Изменить размер шрифта - +
И все это чувствовали. Технарь смотрел на нее с непонятным выражением изумления и недовольства.

Тогда Тонина сделала шаг к Гусеву и протянула ему руку. А он даже не заметил, так напряженно смотрел ей в лицо, когда же опомнился, как-то торопливо схватил ее руку и долго, очень долго тряс.

— Здравствуй, Тосенька. Вот время-то летит! — забормотал.

Я понял, что всем нужно выйти, чтобы они могли просто поздороваться. Как остальные не понимают?

И я вышел.

У печки стояли два пенька-чурбана. Я сел, открыл заслонку и стал подкладывать дровины. Огонь хватался за поленья, облизывая, обгладывая их, превращая в загадочные замки и руины с переходами, кельями и перегородками, тонкими, как папиросная бумага.

Я думал о матери. Скоро двенадцать. Сидит она одна или спать легла? У нас даже телевизора нет.

А может, плачет там под елкой, где качается балерина в ватной абрикосовой юбке. Я бросил маму, и ради кого? Чего? Чтобы чувствовать себя здесь чужим и лишним? Кто я? Приятель Мишки Капусова, приехал, чтобы ему не было скучно.

Я не должен был ее оставлять. Ей и так не слишком весело живется. С какими же глазами я вернусь к ней?

Пришел Мишка и сел на второй чурбачок.

— Кто этот Гусев? — спросил я.

— Не знаю, — сказал Капусов. — Раньше отец говорил — неудачник, потом прожектер. А нынче ничего определенного не слыхал. Теперь он кто-то другой, потому что защитил диссертацию.

— А почему неудачник, прожектер?

— Видишь, старик, у Гусева как-то не сразу все вышло. Года два отучился с мужем Антонины в электротехническом, потом бросил. «Себя» искал, по экспедициям мотался, чуть прописку не потерял. Зато потом сразу пошел в рост. Бах — университет, бах — статьи какие-то, бах — диссертация.

— Он геолог?

— Гидробиолог. Аквалангом увлекается, подводной фотосъемкой.

— Наверно, интересная у него работа?

— Наверно, — меланхолически согласился Капусов. — Такая интересная, что Антонину проморгал.

Он ведь с ней в одном классе учился, он же ее и с будущим мужем познакомил. Меньше надо было за туманами шататься.

— А что, у Антонины с Гусевым любовь была?

Я молил, чтобы никто не прервал нашего разговора.

— Была вроде.

— Так если была, зачем же она за другого вышла?

— Спроси что-нибудь полегче, — сказал Капусов. — Я что тебе, аптека?

— Ты не любишь Гусева?

— Да нет, почему же. Он появляется раз в сто лет, а разговоров о нем больно много. Надоело.

Нас звали. Оказывается, уже било двенадцать. Я судорожно схватил стакан и загадал желание: чтобы маме было хорошо и чтобы Тонина в новом году хоть чуть-чуть на меня обращала внимание.

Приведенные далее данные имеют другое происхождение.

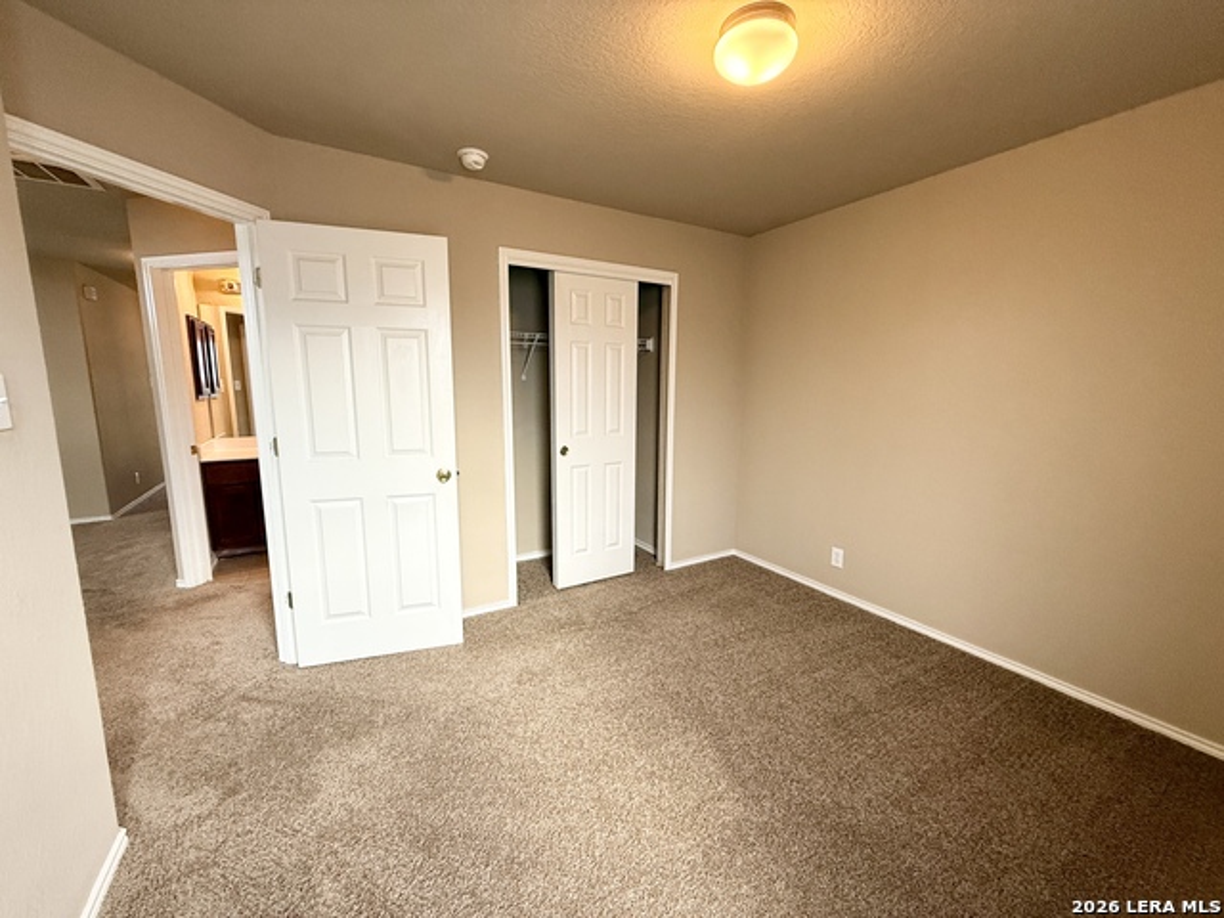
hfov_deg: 102.1
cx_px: 612
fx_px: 495
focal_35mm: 14
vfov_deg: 85.7
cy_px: 459
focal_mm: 2.22
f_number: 2.2
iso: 250
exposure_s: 1/120
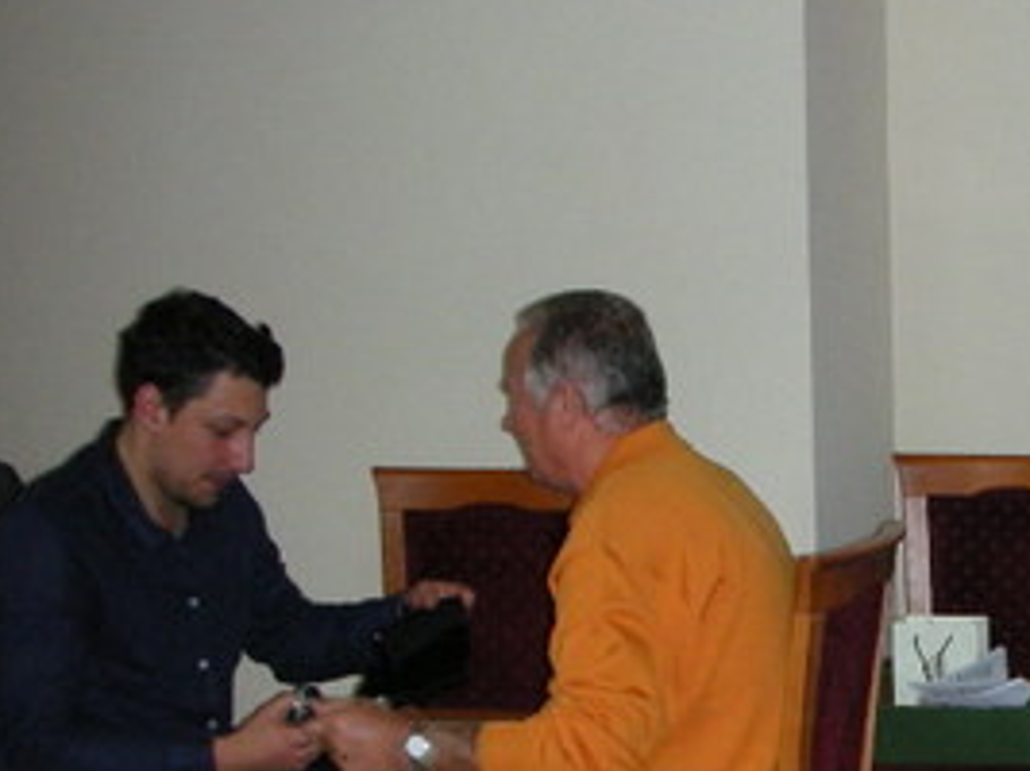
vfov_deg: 17.5
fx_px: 2498
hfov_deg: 22.2
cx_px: 1088
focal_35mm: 84
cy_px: 563
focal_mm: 5.8
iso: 198
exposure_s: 1/60.1
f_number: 3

И вот уже все чокаются. Где Тонинин стакан, не разберу. Вот уже гимн играет. Еще год прошел.

Включили магнитофон. Тонина с Гусевым сидели рядом и о чем-то говорили. К ним обращались, звали танцевать, а они не слышали, даже не ели, так были заняты разговором. До меня долетали отдельные, ничего не значащие слова, но почему-то сделалось грустно.

А Тонина с Гусевым пошли танцевать, и так ловко, словно много лет подряд только этим и занимались, пританцевались друг к другу, — шаг в шаг, поворот в поворот. Клинья ее платья то заворачивались вокруг ног, то развихрялись. Очень медленно они танцевали, очень плавно, будто совершая маленькие перелеты.

И вдруг я без всякой к Гусеву неприязни понял: в этих двоих танцующих нет сейчас ничего бытового, мелкого — в их танце большая, настоящая печаль, любовь, встреча и расставание.

Капусов-отец танцевал с Капустой, перекладывая бороду с ее правой щеки на левую и снова на правую.